Limb landmark coordinates
[Start of section]

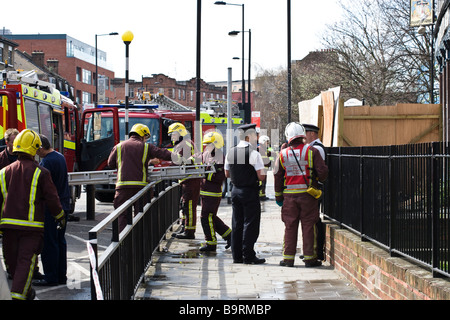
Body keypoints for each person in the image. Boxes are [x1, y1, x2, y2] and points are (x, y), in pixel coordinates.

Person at [0, 129, 65, 300]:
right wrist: (60, 216)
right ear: (35, 148)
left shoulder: (2, 173)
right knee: (25, 265)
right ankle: (20, 296)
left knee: (13, 266)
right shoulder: (41, 173)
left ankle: (22, 294)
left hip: (8, 229)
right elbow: (52, 198)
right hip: (31, 229)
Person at [274, 122, 328, 268]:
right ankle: (310, 259)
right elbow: (322, 173)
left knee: (290, 227)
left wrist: (279, 197)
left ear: (288, 137)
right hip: (308, 196)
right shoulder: (312, 151)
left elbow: (278, 177)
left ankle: (288, 259)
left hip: (289, 198)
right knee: (308, 226)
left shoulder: (282, 154)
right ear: (302, 135)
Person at [107, 123, 173, 232]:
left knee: (121, 215)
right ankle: (139, 242)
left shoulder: (119, 146)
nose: (145, 140)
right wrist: (180, 157)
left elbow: (111, 163)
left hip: (122, 187)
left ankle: (122, 243)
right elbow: (163, 154)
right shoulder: (146, 147)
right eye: (145, 138)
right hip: (140, 187)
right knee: (140, 216)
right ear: (142, 135)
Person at [225, 123, 266, 264]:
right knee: (250, 223)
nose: (256, 138)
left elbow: (226, 173)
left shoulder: (230, 152)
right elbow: (261, 176)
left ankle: (237, 256)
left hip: (235, 191)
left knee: (237, 223)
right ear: (248, 137)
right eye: (255, 135)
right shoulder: (254, 153)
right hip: (249, 192)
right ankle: (248, 255)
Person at [32, 134, 70, 287]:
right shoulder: (59, 156)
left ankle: (51, 276)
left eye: (36, 149)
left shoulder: (47, 162)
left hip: (52, 208)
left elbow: (45, 188)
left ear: (40, 147)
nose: (35, 153)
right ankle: (61, 275)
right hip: (64, 205)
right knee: (60, 241)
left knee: (50, 243)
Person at [168, 122, 201, 240]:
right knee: (185, 205)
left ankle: (189, 232)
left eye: (173, 134)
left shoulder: (184, 145)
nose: (171, 137)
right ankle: (185, 227)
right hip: (187, 180)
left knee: (189, 206)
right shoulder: (183, 144)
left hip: (191, 180)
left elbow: (177, 161)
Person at [199, 131, 231, 252]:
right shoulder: (206, 154)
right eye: (206, 144)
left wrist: (205, 174)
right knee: (211, 217)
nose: (207, 147)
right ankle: (229, 236)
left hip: (213, 193)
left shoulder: (220, 157)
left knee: (205, 217)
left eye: (210, 144)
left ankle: (211, 243)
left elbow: (220, 176)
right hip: (205, 191)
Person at [303, 123, 327, 261]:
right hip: (313, 188)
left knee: (313, 220)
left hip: (316, 188)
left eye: (305, 133)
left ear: (312, 134)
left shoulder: (317, 149)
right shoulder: (313, 148)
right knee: (312, 219)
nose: (303, 137)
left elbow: (319, 170)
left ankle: (316, 251)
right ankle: (311, 250)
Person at [258, 135, 272, 201]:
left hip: (265, 169)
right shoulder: (259, 149)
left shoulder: (265, 150)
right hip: (261, 169)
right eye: (266, 142)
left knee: (264, 182)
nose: (267, 144)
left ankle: (263, 195)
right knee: (261, 182)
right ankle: (261, 196)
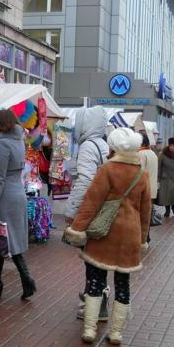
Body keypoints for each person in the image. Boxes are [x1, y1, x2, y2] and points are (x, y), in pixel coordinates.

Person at [66, 128, 151, 344]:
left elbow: (91, 202)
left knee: (96, 280)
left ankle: (90, 330)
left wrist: (77, 229)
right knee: (123, 283)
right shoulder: (142, 173)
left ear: (113, 147)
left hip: (105, 232)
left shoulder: (107, 169)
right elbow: (145, 211)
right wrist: (142, 239)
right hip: (130, 234)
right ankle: (116, 333)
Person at [0, 109, 35, 300]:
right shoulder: (17, 140)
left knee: (5, 239)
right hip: (15, 192)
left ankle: (27, 279)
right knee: (2, 239)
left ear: (3, 124)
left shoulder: (2, 144)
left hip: (4, 196)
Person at [64, 106, 111, 321]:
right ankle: (96, 299)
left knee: (91, 260)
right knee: (99, 259)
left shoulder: (87, 147)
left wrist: (71, 211)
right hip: (104, 210)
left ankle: (96, 305)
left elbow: (85, 181)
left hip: (91, 210)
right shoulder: (104, 144)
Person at [138, 131, 158, 242]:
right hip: (152, 189)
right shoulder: (152, 153)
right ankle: (147, 236)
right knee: (147, 213)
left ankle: (143, 237)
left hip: (144, 189)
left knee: (141, 214)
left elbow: (139, 173)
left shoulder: (141, 154)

[End of section]

Pictures stay out, but every record above is to be returned exactly.

Task response:
Body keypoints for each person in the image. Boxes are [x1, y1, x2, y2] and points are (x, y), in pixel coordinates.

Person at [0, 129, 65, 300]:
right wrist: (60, 216)
right ear: (35, 148)
left shoulder: (2, 173)
right knee: (25, 265)
right ankle: (20, 296)
left knee: (13, 266)
right shoulder: (41, 173)
left ankle: (22, 294)
left hip: (8, 229)
right elbow: (52, 198)
right hip: (31, 229)
Person at [274, 122, 328, 268]:
right ankle: (310, 259)
right elbow: (322, 173)
left knee: (290, 227)
left wrist: (279, 197)
left ear: (288, 137)
right hip: (308, 196)
right shoulder: (312, 151)
left elbow: (278, 177)
left ankle: (288, 259)
left hip: (289, 198)
right knee: (308, 226)
left shoulder: (282, 154)
right ear: (302, 135)
Person at [107, 123, 173, 232]:
left knee: (121, 215)
right ankle: (139, 242)
left shoulder: (119, 146)
nose: (145, 140)
right wrist: (180, 157)
left elbow: (111, 163)
left hip: (122, 187)
left ankle: (122, 243)
right elbow: (163, 154)
right shoulder: (146, 147)
right eye: (145, 138)
right hip: (140, 187)
right knee: (140, 216)
right ear: (142, 135)
Person at [225, 123, 266, 264]:
right knee: (250, 223)
nose: (256, 138)
left elbow: (226, 173)
left shoulder: (230, 152)
right elbow: (261, 176)
left ankle: (237, 256)
left hip: (235, 191)
left knee: (237, 223)
right ear: (248, 137)
right eye: (255, 135)
right shoulder: (254, 153)
right hip: (249, 192)
right ankle: (248, 255)
Person at [32, 134, 70, 287]:
right shoulder: (59, 156)
left ankle: (51, 276)
left eye: (36, 149)
left shoulder: (47, 162)
left hip: (52, 208)
left elbow: (45, 188)
left ear: (40, 147)
nose: (35, 153)
right ankle: (61, 275)
right hip: (64, 205)
right knee: (60, 241)
left knee: (50, 243)
Person at [168, 122, 201, 240]:
right knee: (185, 205)
left ankle: (189, 232)
left eye: (173, 134)
left shoulder: (184, 145)
nose: (171, 137)
right ankle: (185, 227)
right hip: (187, 180)
left knee: (189, 206)
right shoulder: (183, 144)
left hip: (191, 180)
left elbow: (177, 161)
Person at [199, 131, 231, 252]:
right shoulder: (206, 154)
right eye: (206, 144)
left wrist: (205, 174)
right knee: (211, 217)
nose: (207, 147)
right ankle: (229, 236)
left hip: (213, 193)
left shoulder: (220, 157)
left knee: (205, 217)
left eye: (210, 144)
left ankle: (211, 243)
left elbow: (220, 176)
right hip: (205, 191)
Person at [303, 123, 327, 261]:
right hip: (313, 188)
left knee: (313, 220)
left hip: (316, 188)
left eye: (305, 133)
left ear: (312, 134)
left shoulder: (317, 149)
right shoulder: (313, 148)
right knee: (312, 219)
nose: (303, 137)
left elbow: (319, 170)
left ankle: (316, 251)
right ankle: (311, 250)
Person at [258, 135, 272, 201]:
left hip: (265, 169)
right shoulder: (259, 149)
left shoulder: (265, 150)
right hip: (261, 169)
right eye: (266, 142)
left knee: (264, 182)
nose: (267, 144)
left ankle: (263, 195)
right knee: (261, 182)
right ankle: (261, 196)
Body keypoints for each person in the image. Boxes are [x1, y1, x2, y2] and points are (x, y), in pixel coordinates.

Person at [66, 128, 151, 344]:
left elbow: (91, 202)
left knee: (96, 280)
left ankle: (90, 330)
left wrist: (77, 229)
right knee: (123, 283)
right shoulder: (142, 173)
left ear: (113, 147)
left hip: (105, 232)
left shoulder: (107, 169)
right elbow: (145, 211)
right wrist: (142, 239)
right hip: (130, 234)
right ankle: (116, 333)
Person at [0, 109, 35, 300]:
right shoulder: (17, 140)
left knee: (5, 239)
right hip: (15, 192)
left ankle: (27, 279)
right knee: (2, 239)
left ear: (3, 124)
left shoulder: (2, 144)
left hip: (4, 196)
Person at [64, 106, 111, 321]:
right ankle: (96, 299)
left knee: (91, 260)
right knee: (99, 259)
left shoulder: (87, 147)
left wrist: (71, 211)
right hip: (104, 210)
left ankle: (96, 305)
left elbow: (85, 181)
left hip: (91, 210)
right shoulder: (104, 144)
Person at [138, 131, 158, 242]:
right hip: (152, 189)
right shoulder: (152, 153)
right ankle: (147, 236)
right knee: (147, 213)
left ankle: (143, 237)
left hip: (144, 189)
left knee: (141, 214)
left elbow: (139, 173)
left shoulder: (141, 154)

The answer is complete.